## EXCERPTED PASSAGE
— start —

Flutter gives its developers a lot of freedom in terms of architectural choices and other software and codebase-related decisions. It does not have a strong opinion on folder structure, file conventions, etc. This can be a blessing as well as a pain. Blessing in the sense that the developer is free to fine-tune the project and directory structure according to his/her needs and the needs of the project; while at the same time the lack of defined structure can make large projects extremely difficult to manage.

The community has adopted some patterns and two of the most popular ones are Folder By Type/Domain and Folder By Feature.

Folders By Type/Domain

By far the most common pattern among Flutter developers, the folder by type patterns suggests organizing files according to their functionality/type. For example, all screens would go in a folder called screens or something similar, data models go into a folder called models or similar, and so on. This pattern is extremely intuitive and very beginner-friendly. This pattern works well with smaller projects but as soon as you start having more than 10–15 files of each type, it quickly gets extremely difficult to manage and maintain. Most of the developer time is spent searching for the right file and hence this pattern does not scale well for large projects.

--lib
|--screens
|--widgets
|--services
|--view_models
|--services
|-- ...

Folders By Feature

If you have a large project, the folders by feature pattern is the way to go. It scales well and organizes files in its feature folder. The core concept is to have folders as per the features in the application which ensures that the screens, widgets, controllers, services for that particular feature are all contained within a single folder. This pattern may be overkill for a small project or difficult to foresee for a project that does not have well-defined features.

--lib
|--feature_1
| |--screens
| |--widgets
| |--models
| |--services
| |--view_models
|--feature_2
| |--screens
| |--widgets
| |--models
| |--services
| |--view_models
|....

To help with the folder by feature pattern, I authored a very opinionated CLI tool that generates the folder structure and the required files within them to provide an excellent structure for code organization, testing while still being maintainable and easy to use.

— end —

## STORED ROWS
— start —

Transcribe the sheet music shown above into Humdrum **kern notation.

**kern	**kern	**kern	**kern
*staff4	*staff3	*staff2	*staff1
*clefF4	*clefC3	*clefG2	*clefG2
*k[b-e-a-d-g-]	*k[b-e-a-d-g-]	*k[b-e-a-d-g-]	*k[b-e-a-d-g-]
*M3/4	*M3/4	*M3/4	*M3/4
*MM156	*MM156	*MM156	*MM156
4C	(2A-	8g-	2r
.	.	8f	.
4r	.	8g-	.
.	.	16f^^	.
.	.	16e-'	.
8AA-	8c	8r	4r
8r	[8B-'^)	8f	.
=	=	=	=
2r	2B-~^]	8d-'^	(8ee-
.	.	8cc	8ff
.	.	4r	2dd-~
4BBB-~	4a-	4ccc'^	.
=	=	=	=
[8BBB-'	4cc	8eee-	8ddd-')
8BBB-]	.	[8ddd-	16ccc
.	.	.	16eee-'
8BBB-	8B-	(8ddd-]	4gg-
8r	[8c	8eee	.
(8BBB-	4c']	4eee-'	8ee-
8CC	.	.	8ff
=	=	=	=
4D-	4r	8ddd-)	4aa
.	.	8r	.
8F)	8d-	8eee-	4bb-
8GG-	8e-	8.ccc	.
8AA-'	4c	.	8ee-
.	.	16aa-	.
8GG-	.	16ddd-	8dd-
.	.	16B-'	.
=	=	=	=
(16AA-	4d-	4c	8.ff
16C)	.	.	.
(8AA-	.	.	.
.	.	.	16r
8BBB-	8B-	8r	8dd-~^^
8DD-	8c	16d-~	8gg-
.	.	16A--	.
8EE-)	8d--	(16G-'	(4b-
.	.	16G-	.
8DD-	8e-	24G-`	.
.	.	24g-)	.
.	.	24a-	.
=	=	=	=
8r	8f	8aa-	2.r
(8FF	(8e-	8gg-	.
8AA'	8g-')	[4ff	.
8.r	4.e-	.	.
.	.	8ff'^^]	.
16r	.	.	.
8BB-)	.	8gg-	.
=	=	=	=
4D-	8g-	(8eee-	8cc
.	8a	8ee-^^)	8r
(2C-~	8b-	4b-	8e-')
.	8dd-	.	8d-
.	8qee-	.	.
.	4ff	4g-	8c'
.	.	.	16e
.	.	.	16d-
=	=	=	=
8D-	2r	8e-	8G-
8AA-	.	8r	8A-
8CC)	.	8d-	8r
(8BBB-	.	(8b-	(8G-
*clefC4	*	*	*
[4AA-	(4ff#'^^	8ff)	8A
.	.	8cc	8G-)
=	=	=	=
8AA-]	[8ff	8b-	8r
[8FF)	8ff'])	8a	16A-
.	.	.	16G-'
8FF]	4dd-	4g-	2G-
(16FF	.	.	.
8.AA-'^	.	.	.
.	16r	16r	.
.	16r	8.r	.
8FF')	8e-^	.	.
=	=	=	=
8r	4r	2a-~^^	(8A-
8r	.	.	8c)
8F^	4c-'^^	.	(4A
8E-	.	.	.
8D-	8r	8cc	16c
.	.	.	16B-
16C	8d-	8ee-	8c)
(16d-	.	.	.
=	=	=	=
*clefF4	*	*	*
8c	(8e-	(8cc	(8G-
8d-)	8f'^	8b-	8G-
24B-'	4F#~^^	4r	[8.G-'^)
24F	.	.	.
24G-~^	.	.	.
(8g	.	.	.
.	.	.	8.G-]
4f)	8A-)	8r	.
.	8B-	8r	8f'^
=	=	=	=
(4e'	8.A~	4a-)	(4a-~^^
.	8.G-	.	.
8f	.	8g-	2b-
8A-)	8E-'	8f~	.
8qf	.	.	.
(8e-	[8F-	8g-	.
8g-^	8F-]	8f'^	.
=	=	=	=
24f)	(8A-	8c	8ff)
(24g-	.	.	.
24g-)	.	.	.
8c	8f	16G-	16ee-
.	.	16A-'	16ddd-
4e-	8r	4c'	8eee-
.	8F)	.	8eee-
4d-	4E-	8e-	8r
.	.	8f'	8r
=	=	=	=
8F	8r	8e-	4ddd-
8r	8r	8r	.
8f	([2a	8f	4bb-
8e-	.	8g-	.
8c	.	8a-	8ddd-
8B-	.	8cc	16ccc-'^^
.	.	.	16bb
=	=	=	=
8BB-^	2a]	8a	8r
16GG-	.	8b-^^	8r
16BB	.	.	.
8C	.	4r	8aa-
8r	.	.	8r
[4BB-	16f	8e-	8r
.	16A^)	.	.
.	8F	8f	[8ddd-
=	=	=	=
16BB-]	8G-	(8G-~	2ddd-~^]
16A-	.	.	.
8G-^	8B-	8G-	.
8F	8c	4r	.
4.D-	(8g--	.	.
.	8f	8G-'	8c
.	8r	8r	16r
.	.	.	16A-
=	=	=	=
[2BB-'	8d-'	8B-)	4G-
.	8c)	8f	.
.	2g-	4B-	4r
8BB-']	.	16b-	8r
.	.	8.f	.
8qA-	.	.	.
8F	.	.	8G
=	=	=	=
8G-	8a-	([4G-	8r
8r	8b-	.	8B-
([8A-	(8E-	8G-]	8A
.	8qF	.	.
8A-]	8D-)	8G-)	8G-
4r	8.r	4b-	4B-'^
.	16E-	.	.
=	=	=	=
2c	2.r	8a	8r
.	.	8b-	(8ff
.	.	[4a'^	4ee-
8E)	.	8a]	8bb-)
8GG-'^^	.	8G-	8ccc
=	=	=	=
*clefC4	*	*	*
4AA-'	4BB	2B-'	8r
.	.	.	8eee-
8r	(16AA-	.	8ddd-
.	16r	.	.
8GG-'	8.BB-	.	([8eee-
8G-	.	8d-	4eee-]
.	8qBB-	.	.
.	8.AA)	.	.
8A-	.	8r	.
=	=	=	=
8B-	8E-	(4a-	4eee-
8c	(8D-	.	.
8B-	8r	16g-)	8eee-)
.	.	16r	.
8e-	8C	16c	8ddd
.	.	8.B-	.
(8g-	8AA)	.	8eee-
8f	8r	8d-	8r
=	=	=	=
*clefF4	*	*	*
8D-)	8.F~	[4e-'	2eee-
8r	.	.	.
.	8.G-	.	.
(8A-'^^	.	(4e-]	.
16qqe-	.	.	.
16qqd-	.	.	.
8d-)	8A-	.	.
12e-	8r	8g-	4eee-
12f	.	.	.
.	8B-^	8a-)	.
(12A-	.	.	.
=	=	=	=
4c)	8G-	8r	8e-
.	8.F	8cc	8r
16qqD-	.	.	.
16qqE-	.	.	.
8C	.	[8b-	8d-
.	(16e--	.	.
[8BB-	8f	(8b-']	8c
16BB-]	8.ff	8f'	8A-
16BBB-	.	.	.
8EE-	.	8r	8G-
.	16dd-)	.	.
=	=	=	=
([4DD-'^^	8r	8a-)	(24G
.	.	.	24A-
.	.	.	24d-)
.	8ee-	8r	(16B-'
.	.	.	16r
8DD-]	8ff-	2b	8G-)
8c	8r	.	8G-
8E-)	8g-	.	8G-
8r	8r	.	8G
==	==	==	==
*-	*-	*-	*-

— end —

## STATED GOAL 1
In the text on Flutter folder structure, for what kind of project may the folders by feature pattern be overkill?
## STATED GOAL 2
Continue the text on Flutter folder structure from where it stops.

## TASK RESPONSE 1
A small project.

## TASK RESPONSE 2
It generates a folder structure like below:

feature1/
┣ domain/
┃ ┣ models/
┃ ┃ ┗ feature1_model.dart
┃ ┣ repository/
┃ ┃ ┗ feature1_repository.dart
┃ ┣ services/
┃ ┃ ┗ feature1_service.dart
┃ ┗ feature1_domain.dart
┣ providers/
┃ ┣ feature1_provider.dart
┃ ┗ providers.dart
┣ screens/
┃ ┣ feature1_screen.dart
┃ ┗ screens.dart
┣ widgets/
┃ ┣ feature1_widget.dart
┃ ┗ widgets.dart
┗ index.dart

The different components in the folder structure are:

  • Domain → Models — contains all the data models and JSON to/from Dart helper functions
  • Domain → Repository — contains abstract classes that describe the feature functionality
  • Domain → Services — contains the actual implementation of the repository
  • Providers — contains everything related to the state for that particular feature
  • Screens — contains full screens that have a Scaffold
  • Widgets — contains all the widgets required for that particular feature

Each of the folders has a common export file that simply exports everything which enables us to tidy up our imports when importing multiple things from the same feature.

Bonus Tip

Another great approach to code organization and modularity is extracting common pieces of code into packages. This can be done by either publishing a package to pub.dev, uploading to a remote git repository, or the easiest way, by having them in the same codebase as separate folders in a packages folder in the project root.

--lib
--packages
|--pkg_1
| |--lib
| |--pubspec.yaml

Each package would have its pubspec.yaml file that would contain dependencies only for that package. The packages can then be imported using the following in the project pubspec.yaml file:

pkg_1:
path: ./packages/pkg_1

In conclusion, the choice depends on the scale of the project you are undertaking but having an opinionated pattern for larger projects is the way to go as it brings consistency at the cost of some boilerplate code which is a good deal in most cases.

Thank you so much for taking the time to read this article, if this article helped you, please make sure to tell more people about it!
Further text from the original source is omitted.